Mükâfatımız âhirette verilecek
20/06/2019 Perşembe Köşe yazarı A.U
Büyük velî Hâce Muhammed hazretleri, Hazret-i Ömer’den naklen şöyle
anlatıyor:
Resûlullah’ın yanına girmek için izin istedim.

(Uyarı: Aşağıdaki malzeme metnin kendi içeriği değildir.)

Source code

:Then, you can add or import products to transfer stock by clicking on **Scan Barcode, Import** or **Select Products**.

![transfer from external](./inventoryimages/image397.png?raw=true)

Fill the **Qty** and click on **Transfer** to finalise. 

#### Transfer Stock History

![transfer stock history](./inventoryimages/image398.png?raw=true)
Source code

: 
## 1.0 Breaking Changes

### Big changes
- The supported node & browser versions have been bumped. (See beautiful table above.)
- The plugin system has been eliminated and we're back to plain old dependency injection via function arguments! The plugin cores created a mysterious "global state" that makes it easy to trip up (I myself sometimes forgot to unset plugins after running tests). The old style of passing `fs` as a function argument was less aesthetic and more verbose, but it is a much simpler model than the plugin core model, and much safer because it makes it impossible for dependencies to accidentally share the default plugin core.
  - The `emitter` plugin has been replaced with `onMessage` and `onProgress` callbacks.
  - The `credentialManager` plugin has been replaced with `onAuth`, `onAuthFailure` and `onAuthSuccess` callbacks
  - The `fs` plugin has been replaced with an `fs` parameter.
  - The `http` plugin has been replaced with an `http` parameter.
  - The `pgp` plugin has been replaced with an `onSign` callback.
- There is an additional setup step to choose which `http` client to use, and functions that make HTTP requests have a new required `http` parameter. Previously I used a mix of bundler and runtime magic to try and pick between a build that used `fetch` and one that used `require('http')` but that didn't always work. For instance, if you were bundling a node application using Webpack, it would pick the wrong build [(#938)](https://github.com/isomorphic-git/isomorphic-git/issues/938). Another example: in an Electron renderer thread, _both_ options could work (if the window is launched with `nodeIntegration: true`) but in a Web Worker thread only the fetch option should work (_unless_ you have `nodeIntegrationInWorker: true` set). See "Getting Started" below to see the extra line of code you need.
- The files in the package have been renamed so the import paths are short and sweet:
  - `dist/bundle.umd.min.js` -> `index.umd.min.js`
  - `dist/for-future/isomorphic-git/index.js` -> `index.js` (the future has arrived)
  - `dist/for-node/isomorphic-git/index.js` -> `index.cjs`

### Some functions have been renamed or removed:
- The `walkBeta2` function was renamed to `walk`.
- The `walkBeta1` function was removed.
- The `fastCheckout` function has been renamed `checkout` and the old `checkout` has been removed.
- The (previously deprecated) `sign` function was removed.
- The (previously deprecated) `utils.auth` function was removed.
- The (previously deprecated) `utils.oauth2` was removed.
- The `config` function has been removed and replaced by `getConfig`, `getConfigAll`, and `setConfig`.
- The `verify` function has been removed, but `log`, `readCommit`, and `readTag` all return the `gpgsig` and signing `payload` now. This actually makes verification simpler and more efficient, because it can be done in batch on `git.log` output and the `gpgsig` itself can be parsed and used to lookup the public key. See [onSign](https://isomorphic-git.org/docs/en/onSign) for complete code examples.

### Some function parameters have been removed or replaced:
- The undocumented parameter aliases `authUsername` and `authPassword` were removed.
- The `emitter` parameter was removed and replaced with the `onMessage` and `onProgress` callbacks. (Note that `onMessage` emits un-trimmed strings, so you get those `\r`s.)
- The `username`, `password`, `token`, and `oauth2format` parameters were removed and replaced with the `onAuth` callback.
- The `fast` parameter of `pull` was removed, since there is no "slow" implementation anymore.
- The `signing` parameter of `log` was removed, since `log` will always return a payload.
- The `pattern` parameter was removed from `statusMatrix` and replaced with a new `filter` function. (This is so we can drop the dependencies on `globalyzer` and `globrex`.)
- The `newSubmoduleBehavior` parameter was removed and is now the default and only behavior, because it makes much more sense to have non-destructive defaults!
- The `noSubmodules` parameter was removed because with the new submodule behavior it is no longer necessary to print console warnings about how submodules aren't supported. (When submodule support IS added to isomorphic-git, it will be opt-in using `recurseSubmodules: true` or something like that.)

Hücre-i seâdetlerine kabul buyuruldum.
Kaba bir “kilim” üzerine yatmışlardı.
Kilimse küçüktü.
Kâfi gelmiyordu.
Mübârek başlarının altında, hurma lifiyle doldurulmuş bir “yastık” vardı.
Selâm verdim.
Sonra oturup;
“Yâ Resûlallah! Sen, Allah’ın peygamberi ve Habîbi olduğun hâlde bu
vaziyettesin. Hâlbuki Kisrâ ve Kayser, altın divanlarda ve ipek yataklarda
yatıyorlar” dedim.
Bana cevap verip;
“Onlar, bütün nîmetleri bu dünyâda tadıyorlar. Hâlbuki dünyâ nîmetleri
çabuk biter. Bizim mükâfatımız, âhirette verilecek ve sonsuz olup, hiç
bitmeyecektir” buyurdu.
● ● ●
Bir sohbetinde;
“Kendinizi vermeye alıştırın. Çünkü bize kalacak olan, verdiğimizdir” buyurdu.
Ve şunu anlattı:
Bir Kurban Bayramı günü, Resûllullah Efendimiz, dışarıdan eve gelip Âişe
vâlidemize;
“Kurban etini ne yaptın?” diye sordular.
“Hepsini dağıttım, iki kürek bize kaldı” diye arz etti.
Efendimiz;
“Öyleyse iki kürek hâriç, hepsi bize kaldı” buyurdular.